The Pope Bypass #1-5 well located in Yolo County, California, approximately 50 miles southwest of Sacramento, was drilled to a depth of 7,800 feet and encountered approximately 70 feet of potential net gas pay in several intervals of the Winters formation. The Winters sands in this area are extremely porous and permeable, and exhibit excellent electric log characteristics. One 2 foot interval (top of a 6 foot sand) was perforated and tested at a stabilized rate of 2,161 MCFPD of natural gas with a flowing tubing pressure of 2,780 psig and a flowing casing pressure of 2,800 psig. The shut in pressures were approximately 2,810 psig, indicating a very high permeability reservoir with slight pressure drawdown during the flow period. Aspen has a 27.75% working interest in this well. Gas sales commenced on June 20th.
Aspen drilled three wells on its 2,700 acre Sour Grass prospect located in Tehama County, California. Two of these wells were completed and each tested at approximately 1,000 MCFPD of natural gas. The third well had a small amount of gas pay and was plugged and abandoned. The first well completed commenced gas sales on June 10th and the second well should go on line in July. Aspen has now drilled 4 gas wells out of 5 attempts on this prospect and has additional locations to drill. Aspen has a 23.33% working interest in this project.

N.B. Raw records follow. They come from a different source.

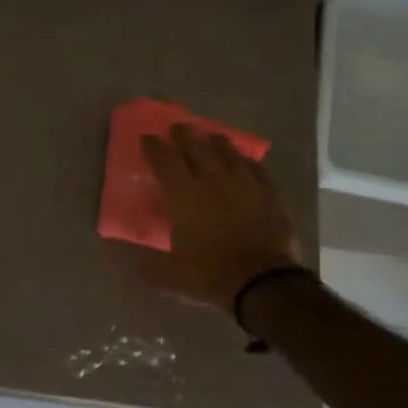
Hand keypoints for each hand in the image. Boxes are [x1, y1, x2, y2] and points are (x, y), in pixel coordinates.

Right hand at [140, 124, 300, 314]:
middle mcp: (213, 180)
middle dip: (184, 135)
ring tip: (211, 137)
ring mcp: (245, 183)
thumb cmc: (210, 273)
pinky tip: (245, 161)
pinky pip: (256, 168)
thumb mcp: (171, 276)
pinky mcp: (269, 193)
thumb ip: (152, 268)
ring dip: (216, 142)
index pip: (165, 161)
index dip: (154, 147)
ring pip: (228, 152)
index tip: (148, 137)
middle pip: (196, 147)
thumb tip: (138, 268)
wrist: (262, 280)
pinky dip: (246, 161)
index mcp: (184, 195)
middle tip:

Aspen and partners have recently completed a 12½ square mile 3-D seismic survey over leased acreage in Sutter County, California. This data is currently being processed and will be interpreted over the next few months. It is hopeful that analysis of the data will yield several exciting shallow gas targets (2,500 feet) which will be drilled commencing in the late fall of 2003. Aspen is striving to continue the drilling success it has experienced during the last 2½ years; 12 gas wells out of 13 attempts.
The current spot price for high BTU gas in California is approximately $5.50 per MCF and forecasts by industry analysts are for continued relatively high prices. Aspen's gas sales are not hedged. Aspen is now the operator of 34 gas wells, in addition to owning non-operating interests in an additional 16 gas wells.
Aspen's increased cash flow coupled with the present inventory of prime drilling acreage provides a sound basis for Aspen's continued growth as a profitable and successful energy producer. Future news releases will keep shareholders informed of Aspen's continuing progress and drilling activity.